Pire encore, le bruit des meules broyant le grain et préparant la farine ne se fera plus entendre. On ne pourra plus préparer de nourriture. Même les besoins de base ne pourront plus être satisfaits.
Pire encore, aucune lumière de lampe ne brillera plus. Ce sera l’obscurité totale de la nuit. La noirceur totale est l’expression complète de la colère de Dieu qui s’abat sur les méchants et les idolâtres. Quels tourments pour ceux qui seront jetés dans les ténèbres du dehors, sans la moindre lueur à l’horizon.
Pire encore, on n’entendra plus la voix de l’époux et de l’épouse. Tout ce qui inspire l’amour, l’unité, la communion, la joie du foyer et de la vie conjugale, tout cela aura disparu. Quelle désolation!
Babylone sera maudite dans l’obscurité éternelle, elle sera privée de tout bonheur et deviendra une ville morte.
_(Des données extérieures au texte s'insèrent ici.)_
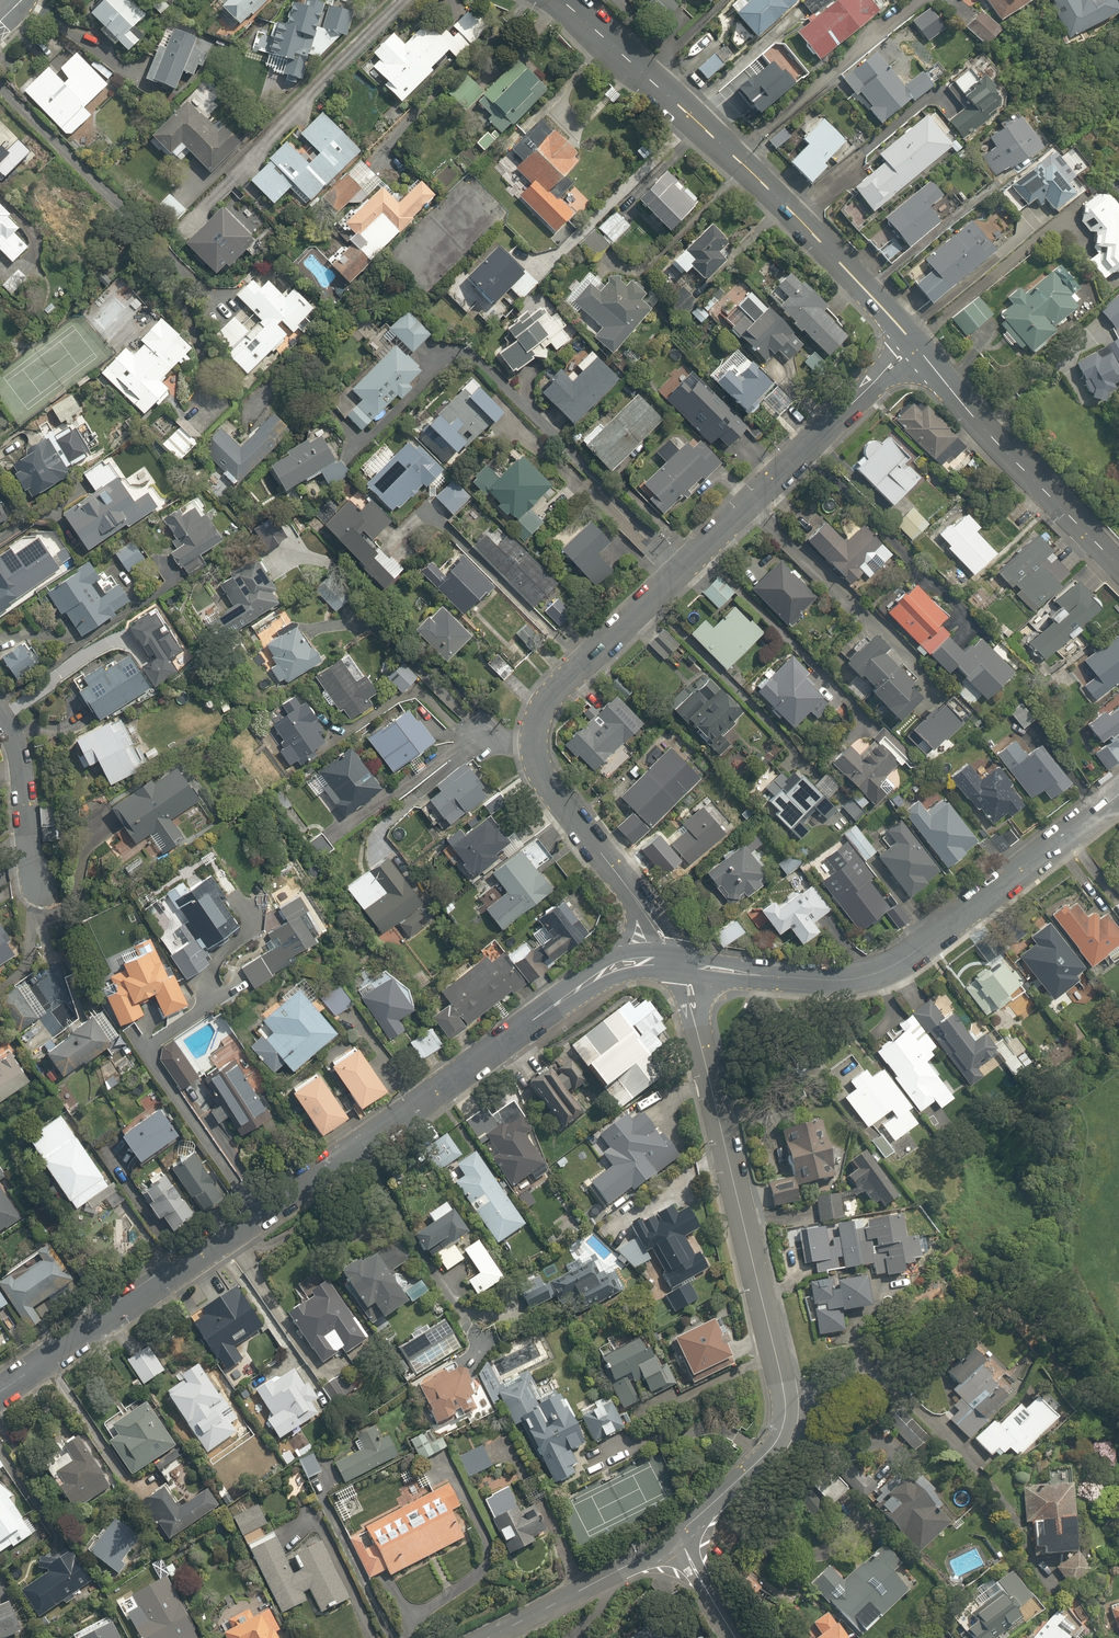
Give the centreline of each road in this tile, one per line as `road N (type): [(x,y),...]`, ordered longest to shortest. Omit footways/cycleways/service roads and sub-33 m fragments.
road 1 (residential): [(904,352),(559,690),(531,745),(543,792),(675,975)]
road 2 (residential): [(0,1391),(524,1029),(623,970),(675,975)]
road 3 (secondary): [(552,0),(837,249),(904,352)]
road 4 (residential): [(675,975),(847,984),(888,970),(1118,806)]
road 5 (residential): [(675,975),(788,1405)]
road 6 (secondary): [(904,352),(1118,564)]
road 7 (residential): [(46,945),(43,877),(10,723),(0,708)]
road 8 (residential): [(490,1637),(678,1545)]
road 9 (residential): [(678,1545),(712,1521),(778,1434),(788,1405)]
Pourquoi Dieu a-t-il frappé Babylone d’une telle désolation? Les versets 23 et 24 expliquent les raisons pour lesquelles les choses tourneront ainsi pour Babylone. Première raison: “Car tes marchands étaient les grands de la terre, toutes les nations ont été séduites par tes sortilèges’’. Ces marchands avaient une ambition: devenir grands, se glorifier en soi-même et dans ses accomplissements, être semblables à Dieu en puissance et en autorité. Ce n’est pas la possession de richesses en tant que telle qui est la raison du jugement de Babylone, mais plutôt son utilisation arrogante et trompeuse, l’idolâtrie de trouver sa sécurité dans les biens matériels. Deuxième raison: “Toute les nations ont été séduites par tes sortilèges”. Babylone la prostituée a influencé les nations et les a encouragées à adorer les idoles au moyen de la sorcellerie. Elle sera punie pour avoir incité les nations à l’idolâtrie.
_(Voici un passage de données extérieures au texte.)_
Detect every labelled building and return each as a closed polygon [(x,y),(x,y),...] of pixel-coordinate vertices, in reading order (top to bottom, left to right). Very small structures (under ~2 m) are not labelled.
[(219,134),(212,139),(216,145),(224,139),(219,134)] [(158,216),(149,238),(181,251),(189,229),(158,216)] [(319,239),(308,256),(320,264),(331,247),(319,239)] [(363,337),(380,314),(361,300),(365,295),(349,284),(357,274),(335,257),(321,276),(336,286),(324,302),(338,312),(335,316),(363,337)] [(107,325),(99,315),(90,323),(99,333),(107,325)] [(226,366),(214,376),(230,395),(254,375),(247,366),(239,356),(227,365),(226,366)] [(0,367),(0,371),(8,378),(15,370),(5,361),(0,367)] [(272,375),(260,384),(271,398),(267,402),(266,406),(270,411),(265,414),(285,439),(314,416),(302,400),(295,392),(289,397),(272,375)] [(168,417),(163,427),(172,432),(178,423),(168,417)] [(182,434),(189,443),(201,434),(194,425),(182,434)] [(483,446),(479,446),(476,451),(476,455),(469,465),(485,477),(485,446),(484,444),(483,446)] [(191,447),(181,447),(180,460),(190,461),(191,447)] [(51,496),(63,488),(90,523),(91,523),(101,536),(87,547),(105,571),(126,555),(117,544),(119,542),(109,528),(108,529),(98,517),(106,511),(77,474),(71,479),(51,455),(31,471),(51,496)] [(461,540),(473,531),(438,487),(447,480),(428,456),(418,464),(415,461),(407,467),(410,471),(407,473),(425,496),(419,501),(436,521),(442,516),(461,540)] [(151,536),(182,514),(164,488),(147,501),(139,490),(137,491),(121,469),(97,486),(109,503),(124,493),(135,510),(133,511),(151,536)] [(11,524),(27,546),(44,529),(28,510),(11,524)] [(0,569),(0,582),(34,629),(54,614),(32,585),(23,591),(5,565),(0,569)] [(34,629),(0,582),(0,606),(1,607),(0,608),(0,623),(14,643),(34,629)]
Une troisième raison pour laquelle Babylone est jugée est que “on a trouvé chez toi le sang des prophètes et des saints et de tous ceux qui ont été égorgés sur la terre”. Babylone, la mère des prostituées, était aussi la mère des meurtriers des saints (voir 17:6; Jérémie 51:49; Matthieu 23:37). Elle sera punie pour s’être attaquée au peuple bien-aimé de Dieu.
Ce monde arrogant, tourné vers le plaisir et le luxe, avec sa philosophie et sa culture anti-chrétienne, qui a abandonné Dieu, qui déteste les chrétiens et qui vit selon ses propres convoitises, périra totalement au jour du jugement dernier.
Babylone ou Babel signifie confusion. L’histoire de Babylone, l’orgueilleuse qui a voulu s’élever au-dessus de Dieu, a commencé dans la confusion et se terminera dans la destruction. Le système mondial du mal est voué à la destruction certaine. Réjouissons-nous, car Dieu viendra faire justice!